Ce jour-là, 250’000 personnes ont cessé le travail en Suisse. Dans la plupart des endroits, la grève s’est déroulée de manière ordonnée. Les organisations de travailleurs avaient même partiellement interdit la consommation d’alcool pour des raisons de sécurité. Il y a surtout eu des blessés là où l’armée était présente. A Granges, la confrontation avec les grévistes a provoqué trois morts.
Mais le terme «grève générale» ne donne pas une image tout à fait exacte. Il ne s’agissait pas d’un événement unique se déroulant de manière coordonnée dans toute la Suisse.
Capitulation et peines de prison
Le Conseil fédéral est resté ferme et a subordonné le personnel fédéral à la législation militaire. Des cadres, des étudiants et des groupes de citoyens nouvellement formés ont maintenu en fonction les entreprises les plus importantes. Le 14 novembre, le Comité d’Olten a finalement jeté l’éponge et mis fin à la grève. Certains groupes isolés l’ont poursuivie quelques jours encore, après quoi c’était terminé.
La grève générale n’a pas été sans répercussions pour la gauche: au printemps, un tribunal militaire a tenu un court procès et engagé des poursuites contre plus de 3500 grévistes. Robert Grimm et certains de ses collègues du comité d’Olten ont été condamnés à la prison. De nombreux cheminots, qui avaient constitué l’épine dorsale de ces actions, ont perdu leur emploi ou ont dû subir des tracasseries.
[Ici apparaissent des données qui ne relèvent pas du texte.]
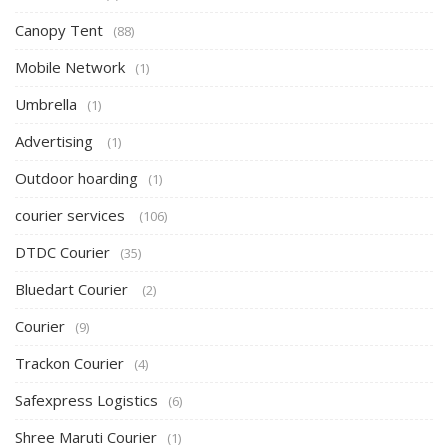
Canopy Tent
(88)
Mobile Network
(1)
Umbrella
(1)
Advertising
(1)
Outdoor hoarding
(1)
courier services
(106)
DTDC Courier
(35)
Bluedart Courier
(2)
Courier
(9)
Trackon Courier
(4)
Safexpress Logistics
(6)
Shree Maruti Courier
(1)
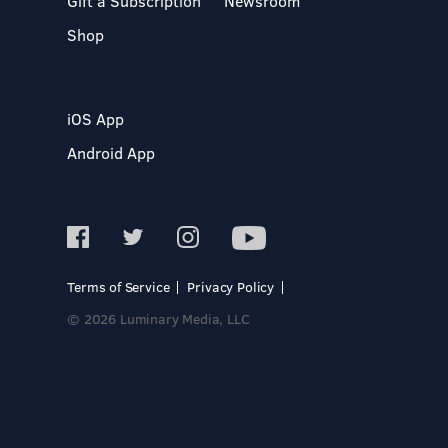
Gift a Subscription
Newsroom
Shop
iOS App
Android App
Terms of Service
Privacy Policy
© 2026 Luminary Media, LLC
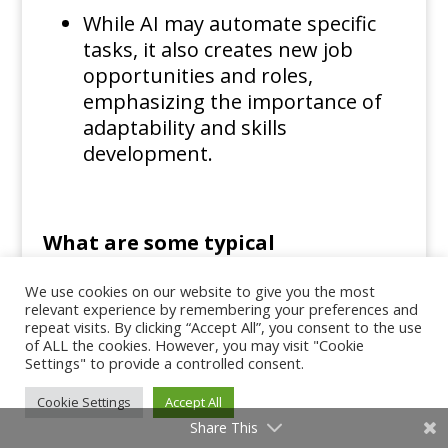
While AI may automate specific
tasks, it also creates new job
opportunities and roles,
emphasizing the importance of
adaptability and skills
development.
What are some typical
We use cookies on our website to give you the most
applications of AI?
relevant experience by remembering your preferences and
repeat visits. By clicking “Accept All”, you consent to the use
of ALL the cookies. However, you may visit "Cookie
Common applications include
Settings" to provide a controlled consent.
virtual assistants,
Cookie Settings
Accept All
recommendation systems in e-
Share This
commerce and entertainment,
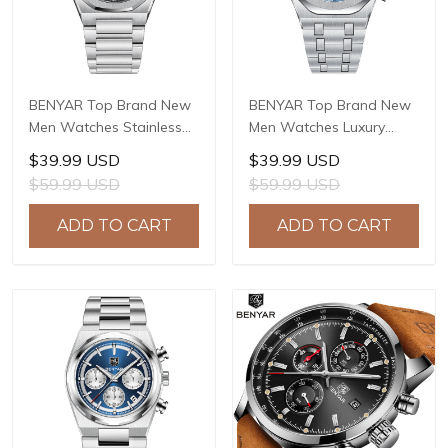
BENYAR Top Brand New
BENYAR Top Brand New
Men Watches Stainless
Men Watches Luxury
steel Luxury Waterproof
Waterproof Sport
$39.99 USD
$39.99 USD
Sport Quartz Watch Men
Quartz Watch Men Clock
$59.99 USD
$59.99 USD
Clock Reloj Hombre BY-
Reloj Hombre BY-5228M
5216M
ADD TO CART
ADD TO CART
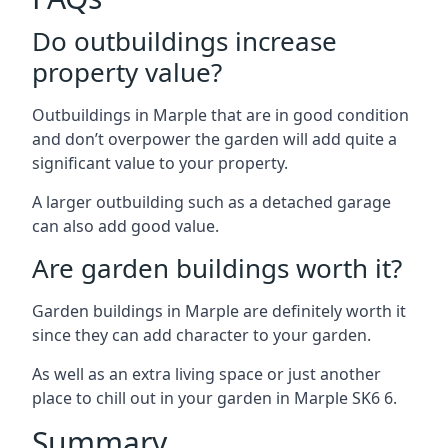
Do outbuildings increase
property value?
Outbuildings in Marple that are in good condition
and don’t overpower the garden will add quite a
significant value to your property.
A larger outbuilding such as a detached garage
can also add good value.
Are garden buildings worth it?
Garden buildings in Marple are definitely worth it
since they can add character to your garden.
As well as an extra living space or just another
place to chill out in your garden in Marple SK6 6.
Summary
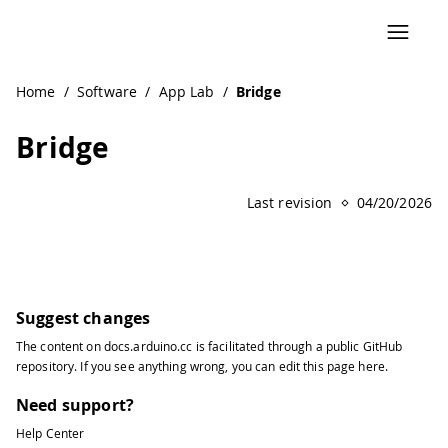
Home
/
Software
/
App Lab
/
Bridge
Bridge
Last revision
04/20/2026
Suggest changes
The content on
docs.arduino.cc
is facilitated through a public
GitHub
repository
. If you see anything wrong, you can edit this page
here
.
Need support?
Help Center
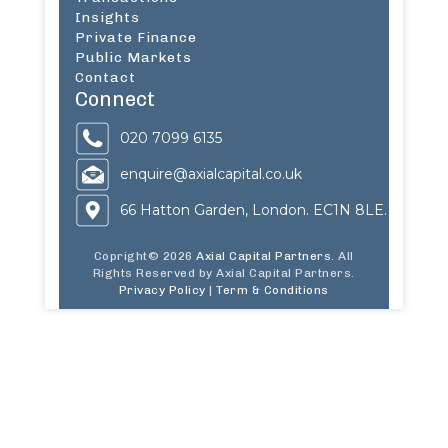
Insights
Private Finance
Public Markets
Contact
Connect
020 7099 6135
enquire@axialcapital.co.uk
66 Hatton Garden, London. EC1N 8LE.
Copright© 2026
Axial Capital Partners
. All
Rights Reserved by Axial Capital Partners.
Privacy Policy
|
Term & Conditions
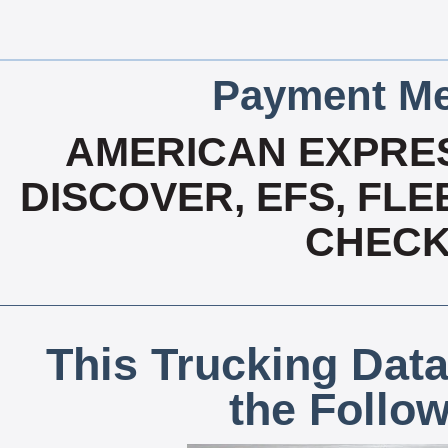
Payment Me
AMERICAN EXPRES
DISCOVER, EFS, FLE
CHECK,
This Trucking Data
the Follo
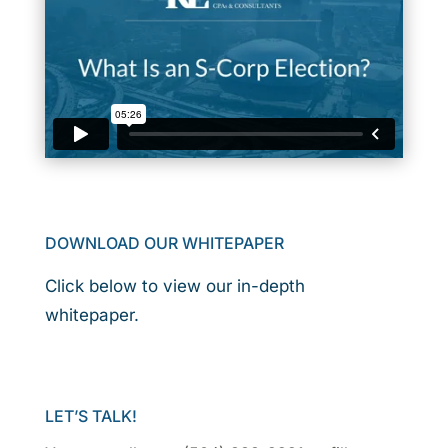
DOWNLOAD OUR WHITEPAPER
Click below to view our in-depth
whitepaper.
LET’S TALK!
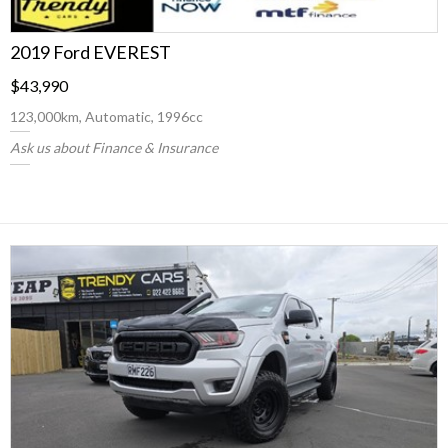
2019 Ford EVEREST
$43,990
123,000km, Automatic, 1996cc
Ask us about Finance & Insurance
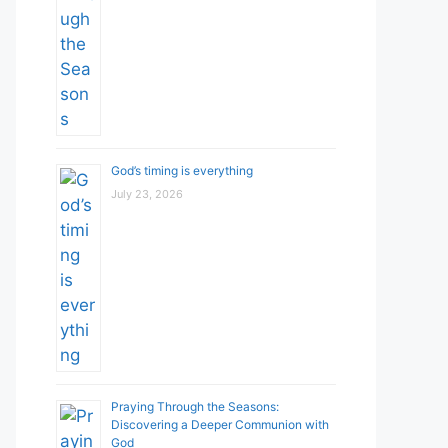
God’s timing is everything
July 23, 2026
Praying Through the Seasons:
Discovering a Deeper Communion with
God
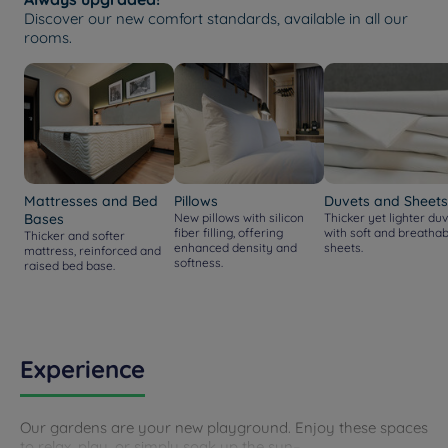
Discover our new comfort standards, available in all our
rooms.
Mattresses and Bed
Pillows
Duvets and Sheets
Bases
New pillows with silicon
Thicker yet lighter duv
fiber filling, offering
with soft and breathab
Thicker and softer
enhanced density and
sheets.
mattress, reinforced and
softness.
raised bed base.
Experience
Our gardens are your new playground. Enjoy these spaces
to relax, play, or simply soak up the sun–...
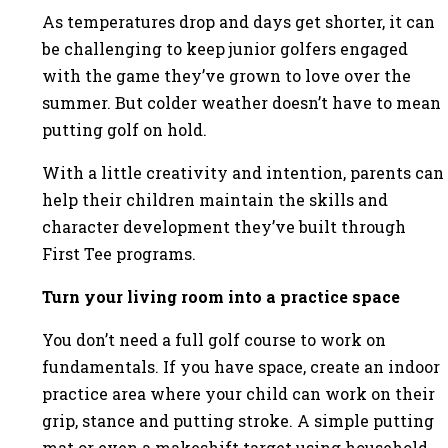
As temperatures drop and days get shorter, it can
be challenging to keep junior golfers engaged
with the game they’ve grown to love over the
summer. But colder weather doesn’t have to mean
putting golf on hold.
With a little creativity and intention, parents can
help their children maintain the skills and
character development they’ve built through
First Tee programs.
Turn your living room into a practice space
You don’t need a full golf course to work on
fundamentals. If you have space, create an indoor
practice area where your child can work on their
grip, stance and putting stroke. A simple putting
mat or even a makeshift target using household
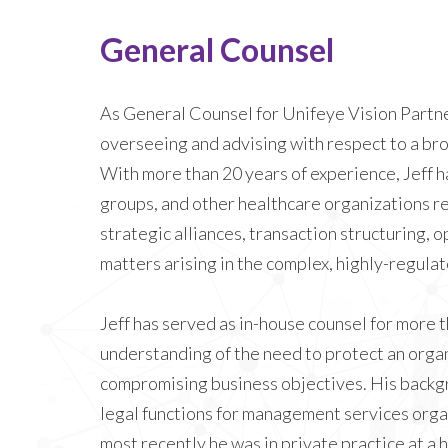
General Counsel
As General Counsel for Unifeye Vision Partner
overseeing and advising with respect to a bro
With more than 20 years of experience, Jeff h
groups, and other healthcare organizations r
strategic alliances, transaction structuring, o
matters arising in the complex, highly-regula
Jeff has served as in-house counsel for more th
understanding of the need to protect an organ
compromising business objectives. His backg
legal functions for management services orga
most recently he was in private practice at a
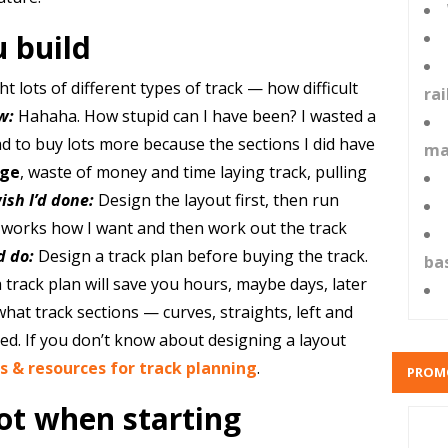
u build
t lots of different types of track — how difficult
ra
w:
Hahaha. How stupid can I have been? I wasted a
had to buy lots more because the sections I did have
ma
ge
, waste of money and time laying track, pulling
ish I’d done:
Design the layout first, then run
it works how I want and then work out the track
d do:
Design a track plan before buying the track.
ba
track plan will save you hours, maybe days, later
hat track sections — curves, straights, left and
ed. If you don’t know about designing a layout
s & resources for track planning
.
PROM
lot when starting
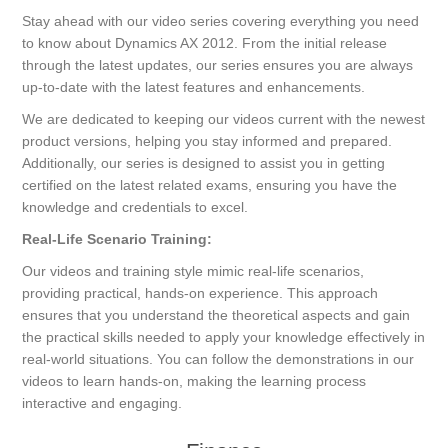
Stay ahead with our video series covering everything you need
to know about Dynamics AX 2012. From the initial release
through the latest updates, our series ensures you are always
up-to-date with the latest features and enhancements.
We are dedicated to keeping our videos current with the newest
product versions, helping you stay informed and prepared.
Additionally, our series is designed to assist you in getting
certified on the latest related exams, ensuring you have the
knowledge and credentials to excel.
Real-Life Scenario Training:
Our videos and training style mimic real-life scenarios,
providing practical, hands-on experience. This approach
ensures that you understand the theoretical aspects and gain
the practical skills needed to apply your knowledge effectively in
real-world situations. You can follow the demonstrations in our
videos to learn hands-on, making the learning process
interactive and engaging.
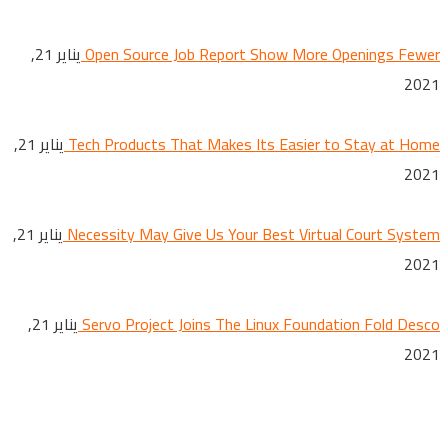
يناير 21,
Open Source Job Report Show More Openings Fewer
2021
يناير 21,
Tech Products That Makes Its Easier to Stay at Home
2021
يناير 21,
Necessity May Give Us Your Best Virtual Court System
2021
يناير 21,
Servo Project Joins The Linux Foundation Fold Desco
2021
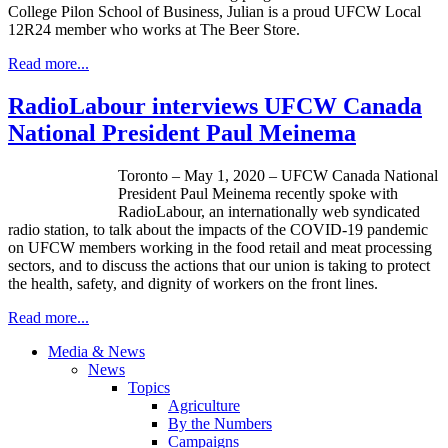
College Pilon School of Business, Julian is a proud UFCW Local
12R24 member who works at The Beer Store.
Read more...
RadioLabour interviews UFCW Canada
National President Paul Meinema
Toronto – May 1, 2020 – UFCW Canada National
President Paul Meinema recently spoke with
RadioLabour, an internationally web syndicated
radio station, to talk about the impacts of the COVID-19 pandemic
on UFCW members working in the food retail and meat processing
sectors, and to discuss the actions that our union is taking to protect
the health, safety, and dignity of workers on the front lines.
Read more...
Media & News
News
Topics
Agriculture
By the Numbers
Campaigns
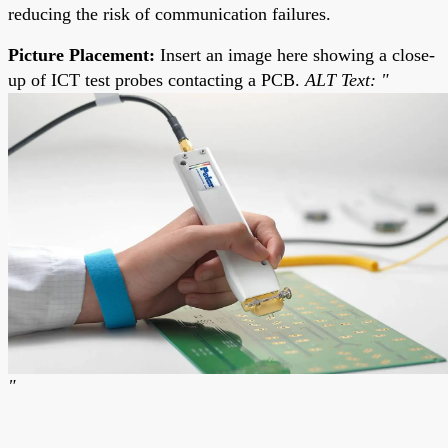
reducing the risk of communication failures.
Picture Placement:
Insert an image here showing a close-
up of ICT test probes contacting a PCB.
ALT Text: "
"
A court terme, du point de vue du mouvement ouvrier, cette capitulation a constitué un fiasco. Mais bon nombre des demandes formulées par le Comité d’Olten se sont concrétisées dans les années qui ont suivi. La semaine de 48 heures et l’élection à la proportionnelle ont été introduites en 1919. Les réalisations ultérieures, telles que l’assurance vieillesse et survivants ainsi que le droit de vote des femmes sont aussi – bien qu’indirectement – imputables à la grève générale.
Enfin, les événements de 1918 ont jeté les bases d’un système de partenariat social entre les salariés et les employeurs, essentiellement axé sur le consensus. Certes, ils n’étaient pas d’accord sur beaucoup de questions, mais ils l’étaient sur au moins un point: tout le monde avait entrevu l’abîme d’une guerre civile et personne ne voulait d’une telle chose.